# [DATA FOR THIS EXERCISE]
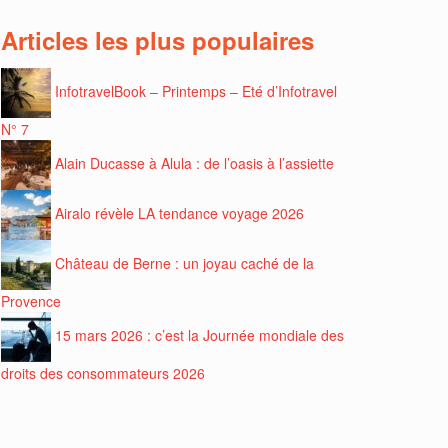
Articles les plus populaires
InfotravelBook – Printemps – Eté d’Infotravel
N° 7
Alain Ducasse à Alula : de l’oasis à l’assiette
Airalo révèle LA tendance voyage 2026
Château de Berne : un joyau caché de la
Provence
15 mars 2026 : c’est la Journée mondiale des
droits des consommateurs 2026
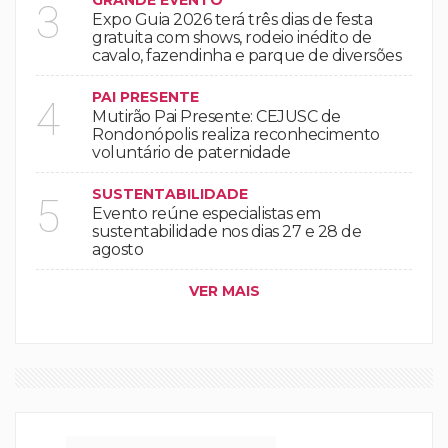
GRANDE EVENTO
3
Expo Guia 2026 terá três dias de festa
gratuita com shows, rodeio inédito de
cavalo, fazendinha e parque de diversões
PAI PRESENTE
4
Mutirão Pai Presente: CEJUSC de
Rondonópolis realiza reconhecimento
voluntário de paternidade
SUSTENTABILIDADE
5
Evento reúne especialistas em
sustentabilidade nos dias 27 e 28 de
agosto
VER MAIS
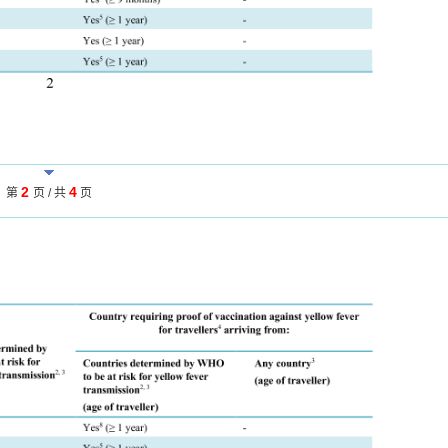
2
4
第
页 / 共
页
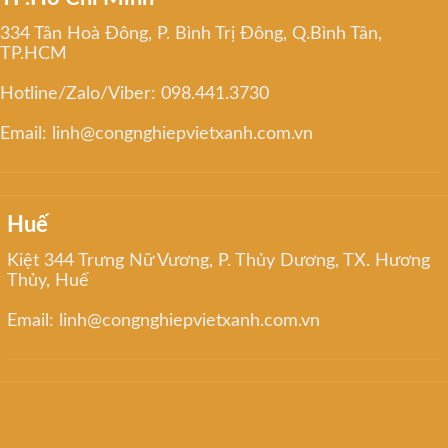
334 Tân Hoà Đông, P. Bình Trị Đông, Q.Bình Tân,
TP.HCM
Hotline/Zalo/Viber: 098.441.3730
Email: linh@congnghiepvietxanh.com.vn
Huế
Kiệt 344 Trưng Nữ Vương, P. Thủy Dương, TX. Hương
Thủy, Huế
Email: linh@congnghiepvietxanh.com.vn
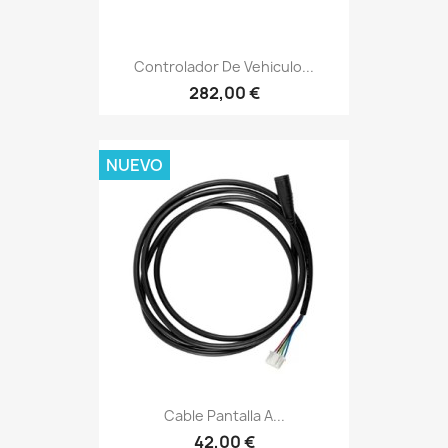
Controlador De Vehiculo...
282,00 €
NUEVO
Cable Pantalla A...
42,00 €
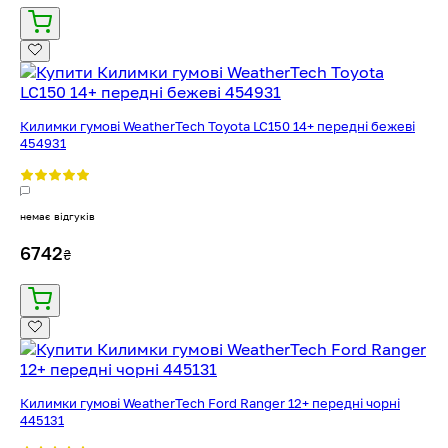
Килимки гумові WeatherTech Toyota LC150 14+ передні бежеві
454931
немає відгуків
6742
₴
Килимки гумові WeatherTech Ford Ranger 12+ передні чорні
445131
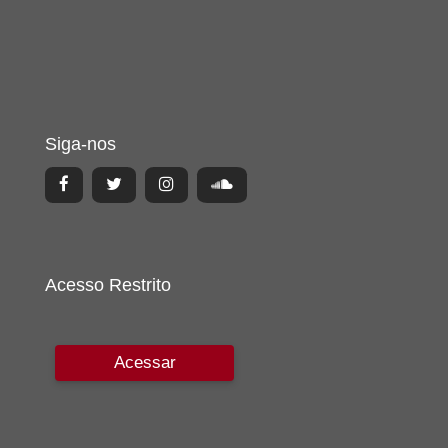
Siga-nos
Acesso Restrito
Acessar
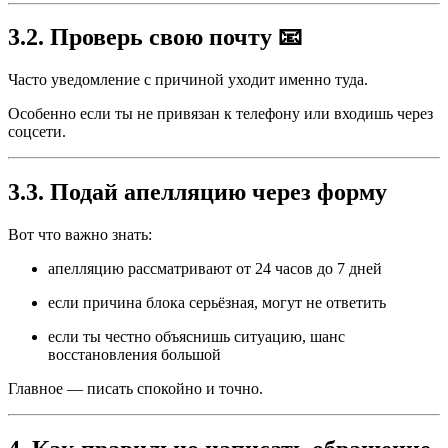
3.2. Проверь свою почту 📧
Часто уведомление с причиной уходит именно туда.
Особенно если ты не привязан к телефону или входишь через
соцсети.
3.3. Подай апелляцию через форму
Вот что важно знать:
апелляцию рассматривают от 24 часов до 7 дней
если причина блока серьёзная, могут не ответить
если ты честно объяснишь ситуацию, шанс
восстановления большой
Главное — писать спокойно и точно.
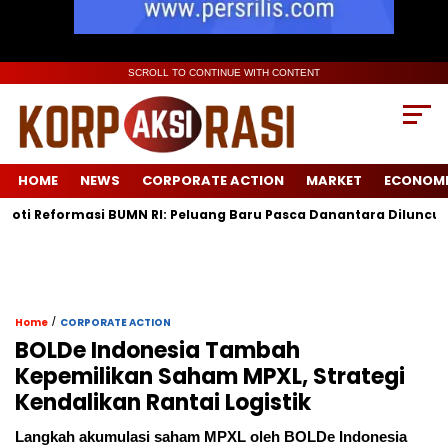
SCROLL TO CONTINUE WITH CONTENT
HOME
NEWS
CORPORATE ACTION
MARKET
ECONOM
rmasi BUMN RI: Peluang Baru Pasca Danantara Diluncurkan
L
/
Home
CORPORATE ACTION
BOLDe Indonesia Tambah
Kepemilikan Saham MPXL, Strategi
Kendalikan Rantai Logistik
Langkah akumulasi saham MPXL oleh BOLDe Indonesia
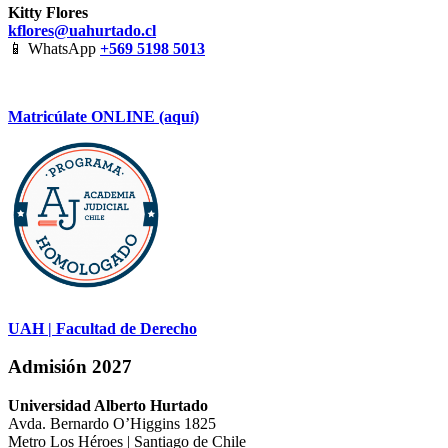
Kitty Flores
kflores@uahurtado.cl
📱 WhatsApp
+569 5198 5013
Matricúlate ONLINE (aquí)
UAH | Facultad de Derecho
Admisión 2027
Universidad Alberto Hurtado
Avda. Bernardo O’Higgins 1825
Metro Los Héroes | Santiago de Chile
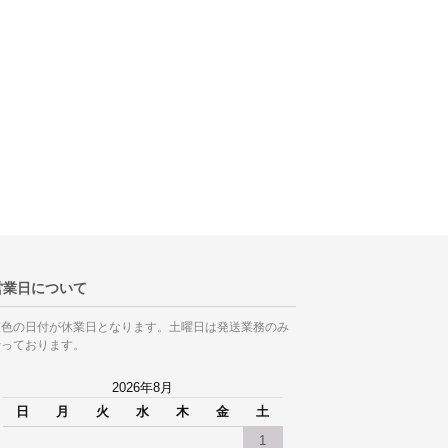
営業日について
灰色の日付が休業日となります。土曜日は発送業務のみ
行っております。
2026年8月
日
月
火
水
木
金
土
1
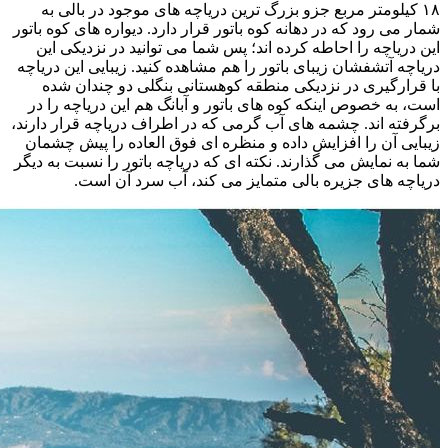
۱۸ کیلومتر مربع جزو بزرگ ترین دریاچه های موجود در بالی به
شمار می رود که در دهانه کوه باتور قرار دارد. دیواره های کوه باتور
این دریاچه را احاطه کرده اند؛ پس شما می توانید در نزدیکی این
دریاچه آتشفشان زیبای باتور را هم مشاهده کنید. زیبایی این دریاچه
با قرارگیری در نزدیکی منطقه کوهستانی بنگلی دو چندان شده
است، به خصوص اینکه کوه های باتور و آبانگ هم این دریاچه را در
برگرفته اند. چشمه های آب گرمی که در اطراف دریاچه قرار دارند،
زیبایی آن را افزایش داده و منظره ای فوق العاده را پیش چشمان
شما به نمایش می گذارند. نکته ای که دریاچه باتور را نسبت به دیگر
دریاچه های جزیره بالی متمایز می کند، آب سرد آن است.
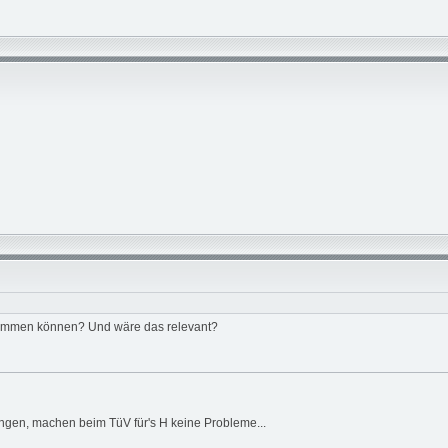
ekommen können? Und wäre das relevant?
ngen, machen beim TüV für's H keine Probleme...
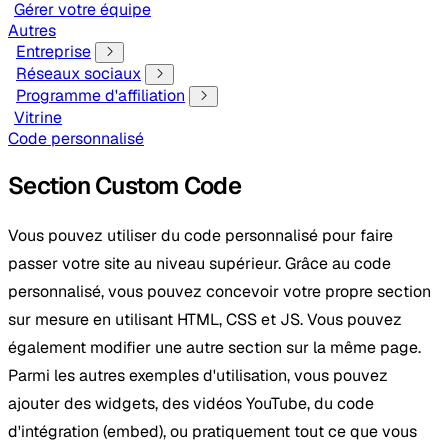
Gérer votre équipe
Autres
Entreprise
Réseaux sociaux
Programme d'affiliation
Vitrine
Code personnalisé
Section Custom Code
Vous pouvez utiliser du code personnalisé pour faire
passer votre site au niveau supérieur. Grâce au code
personnalisé, vous pouvez concevoir votre propre section
sur mesure en utilisant HTML, CSS et JS. Vous pouvez
également modifier une autre section sur la même page.
Parmi les autres exemples d'utilisation, vous pouvez
ajouter des widgets, des vidéos YouTube, du code
d'intégration (embed), ou pratiquement tout ce que vous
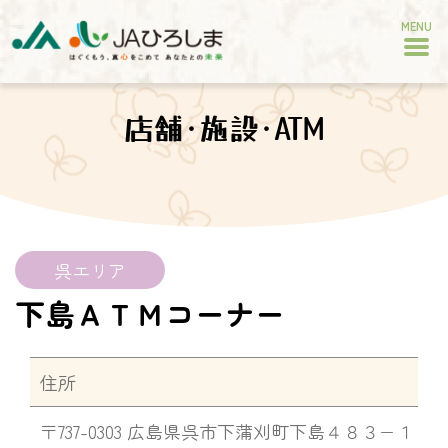
MENU
店舗･施設･ATM
呉エリア
下島ＡＴＭコーナー
住所
〒737-0303 広島県呉市下蒲刈町下島４８３−１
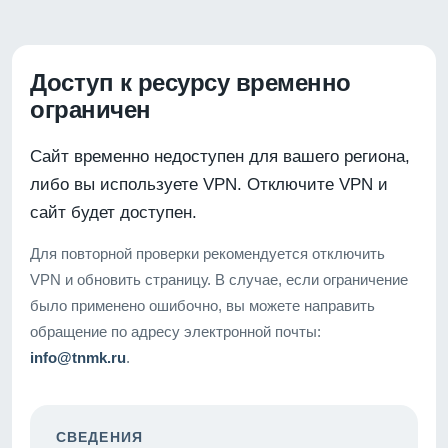
Доступ к ресурсу временно
ограничен
Сайт временно недоступен для вашего региона,
либо вы используете VPN. Отключите VPN и
сайт будет доступен.
Для повторной проверки рекомендуется отключить
VPN и обновить страницу. В случае, если ограничение
было применено ошибочно, вы можете направить
обращение по адресу электронной почты:
info@tnmk.ru
.
СВЕДЕНИЯ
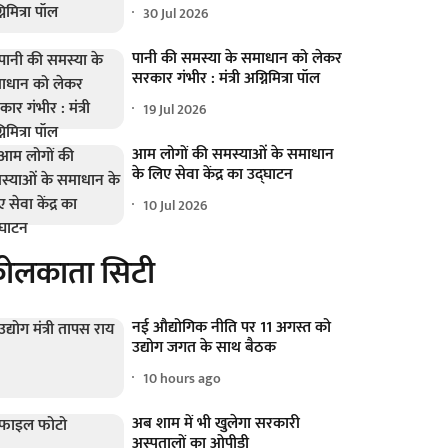
30 Jul 2026
पानी की समस्या के समाधान को लेकर
सरकार गंभीर : मंत्री अग्निमित्रा पॉल
19 Jul 2026
आम लोगों की समस्याओं के समाधान
के लिए सेवा केंद्र का उद्घाटन
10 Jul 2026
ोलकाता सिटी
नई औद्योगिक नीति पर 11 अगस्त को
उद्योग जगत के साथ बैठक
10 hours ago
अब शाम में भी खुलेगा सरकारी
अस्पतालों का ओपीडी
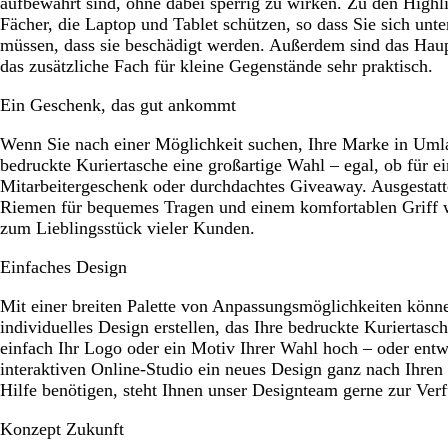
aufbewahrt sind, ohne dabei sperrig zu wirken. Zu den Highli
Fächer, die Laptop und Tablet schützen, so dass Sie sich un
müssen, dass sie beschädigt werden. Außerdem sind das Haup
das zusätzliche Fach für kleine Gegenstände sehr praktisch.
Ein Geschenk, das gut ankommt
Wenn Sie nach einer Möglichkeit suchen, Ihre Marke in Umlau
bedruckte Kuriertasche eine großartige Wahl – egal, ob für ei
Mitarbeitergeschenk oder durchdachtes Giveaway. Ausgestatte
Riemen für bequemes Tragen und einem komfortablen Griff wi
zum Lieblingsstück vieler Kunden.
Einfaches Design
Mit einer breiten Palette von Anpassungsmöglichkeiten könne
individuelles Design erstellen, das Ihre bedruckte Kuriertasc
einfach Ihr Logo oder ein Motiv Ihrer Wahl hoch – oder entw
interaktiven Online-Studio ein neues Design ganz nach Ihren
Hilfe benötigen, steht Ihnen unser Designteam gerne zur Ver
Konzept Zukunft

# [TO DO]
Could you turn the lines, from the one containing "aufbewahrt sind, ohne" through the last line, into a Markdown table with the columns "Row" and "Text", skipping any blank lines?

# [RESPONSE TO THE TASK]
| Row | Text |
|---|---|
| 1 | aufbewahrt sind, ohne dabei sperrig zu wirken. Zu den Highli |
| 2 | Fächer, die Laptop und Tablet schützen, so dass Sie sich un |
| 3 | müssen, dass sie beschädigt werden. Außerdem sind das Haup |
| 4 | das zusätzliche Fach für kleine Gegenstände sehr praktisch. |
| 5 | Ein Geschenk, das gut ankommt |
| 6 | Wenn Sie nach einer Möglichkeit suchen, Ihre Marke in Umlau |
| 7 | bedruckte Kuriertasche eine großartige Wahl – egal, ob für ei |
| 8 | Mitarbeitergeschenk oder durchdachtes Giveaway. Ausgestatte |
| 9 | Riemen für bequemes Tragen und einem komfortablen Griff wi |
| 10 | zum Lieblingsstück vieler Kunden. |
| 11 | Einfaches Design |
| 12 | Mit einer breiten Palette von Anpassungsmöglichkeiten könne |
| 13 | individuelles Design erstellen, das Ihre bedruckte Kuriertasc |
| 14 | einfach Ihr Logo oder ein Motiv Ihrer Wahl hoch – oder entw |
| 15 | interaktiven Online-Studio ein neues Design ganz nach Ihren |
| 16 | Hilfe benötigen, steht Ihnen unser Designteam gerne zur Ver |
| 17 | Konzept Zukunft |